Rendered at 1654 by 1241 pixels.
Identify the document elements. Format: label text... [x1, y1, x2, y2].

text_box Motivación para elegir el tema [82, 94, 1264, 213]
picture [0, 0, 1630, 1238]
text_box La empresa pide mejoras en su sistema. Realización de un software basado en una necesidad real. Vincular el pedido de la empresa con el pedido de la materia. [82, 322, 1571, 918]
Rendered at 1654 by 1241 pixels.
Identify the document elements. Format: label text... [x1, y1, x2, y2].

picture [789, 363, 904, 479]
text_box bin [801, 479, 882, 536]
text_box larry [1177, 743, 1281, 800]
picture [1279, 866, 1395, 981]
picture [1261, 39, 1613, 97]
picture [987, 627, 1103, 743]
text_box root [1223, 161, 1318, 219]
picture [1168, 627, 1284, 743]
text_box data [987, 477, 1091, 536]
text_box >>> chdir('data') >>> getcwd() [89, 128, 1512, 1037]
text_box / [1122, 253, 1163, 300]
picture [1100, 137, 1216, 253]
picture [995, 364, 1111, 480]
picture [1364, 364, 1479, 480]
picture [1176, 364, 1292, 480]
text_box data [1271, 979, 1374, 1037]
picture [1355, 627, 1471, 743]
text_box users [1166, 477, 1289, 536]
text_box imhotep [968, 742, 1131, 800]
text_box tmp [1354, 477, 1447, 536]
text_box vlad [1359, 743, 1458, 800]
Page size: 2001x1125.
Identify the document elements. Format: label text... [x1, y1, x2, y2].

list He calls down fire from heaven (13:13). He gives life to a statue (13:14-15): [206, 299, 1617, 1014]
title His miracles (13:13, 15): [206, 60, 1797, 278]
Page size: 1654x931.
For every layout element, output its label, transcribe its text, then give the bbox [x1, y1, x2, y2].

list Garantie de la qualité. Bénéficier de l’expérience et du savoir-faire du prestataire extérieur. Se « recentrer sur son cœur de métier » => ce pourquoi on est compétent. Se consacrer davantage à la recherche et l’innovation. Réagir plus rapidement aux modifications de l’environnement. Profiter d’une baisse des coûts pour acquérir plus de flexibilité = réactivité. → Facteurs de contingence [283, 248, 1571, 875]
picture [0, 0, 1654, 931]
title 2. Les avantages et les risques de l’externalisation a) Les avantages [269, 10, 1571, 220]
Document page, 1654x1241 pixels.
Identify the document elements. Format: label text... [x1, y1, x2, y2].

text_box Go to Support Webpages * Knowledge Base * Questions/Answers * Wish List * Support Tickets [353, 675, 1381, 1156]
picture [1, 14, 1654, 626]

--- Task description ---
Can you render every line above as a JSON list of strings, one string per line, with blank lines omitted?

--- Solution ---
[
  "Rendered at 1654 by 1241 pixels.",
  "Identify the document elements. Format: label text... [x1, y1, x2, y2].",
  "text_box Motivación para elegir el tema [82, 94, 1264, 213]",
  "picture [0, 0, 1630, 1238]",
  "text_box La empresa pide mejoras en su sistema. Realización de un software basado en una necesidad real. Vincular el pedido de la empresa con el pedido de la materia. [82, 322, 1571, 918]",
  "Rendered at 1654 by 1241 pixels.",
  "Identify the document elements. Format: label text... [x1, y1, x2, y2].",
  "picture [789, 363, 904, 479]",
  "text_box bin [801, 479, 882, 536]",
  "text_box larry [1177, 743, 1281, 800]",
  "picture [1279, 866, 1395, 981]",
  "picture [1261, 39, 1613, 97]",
  "picture [987, 627, 1103, 743]",
  "text_box root [1223, 161, 1318, 219]",
  "picture [1168, 627, 1284, 743]",
  "text_box data [987, 477, 1091, 536]",
  "text_box >>> chdir('data') >>> getcwd() [89, 128, 1512, 1037]",
  "text_box / [1122, 253, 1163, 300]",
  "picture [1100, 137, 1216, 253]",
  "picture [995, 364, 1111, 480]",
  "picture [1364, 364, 1479, 480]",
  "picture [1176, 364, 1292, 480]",
  "text_box data [1271, 979, 1374, 1037]",
  "picture [1355, 627, 1471, 743]",
  "text_box users [1166, 477, 1289, 536]",
  "text_box imhotep [968, 742, 1131, 800]",
  "text_box tmp [1354, 477, 1447, 536]",
  "text_box vlad [1359, 743, 1458, 800]",
  "Page size: 2001x1125.",
  "Identify the document elements. Format: label text... [x1, y1, x2, y2].",
  "list He calls down fire from heaven (13:13). He gives life to a statue (13:14-15): [206, 299, 1617, 1014]",
  "title His miracles (13:13, 15): [206, 60, 1797, 278]",
  "Page size: 1654x931.",
  "For every layout element, output its label, transcribe its text, then give the bbox [x1, y1, x2, y2].",
  "list Garantie de la qualité. Bénéficier de l’expérience et du savoir-faire du prestataire extérieur. Se « recentrer sur son cœur de métier » => ce pourquoi on est compétent. Se consacrer davantage à la recherche et l’innovation. Réagir plus rapidement aux modifications de l’environnement. Profiter d’une baisse des coûts pour acquérir plus de flexibilité = réactivité. → Facteurs de contingence [283, 248, 1571, 875]",
  "picture [0, 0, 1654, 931]",
  "title 2. Les avantages et les risques de l’externalisation a) Les avantages [269, 10, 1571, 220]",
  "Document page, 1654x1241 pixels.",
  "Identify the document elements. Format: label text... [x1, y1, x2, y2].",
  "text_box Go to Support Webpages * Knowledge Base * Questions/Answers * Wish List * Support Tickets [353, 675, 1381, 1156]",
  "picture [1, 14, 1654, 626]"
]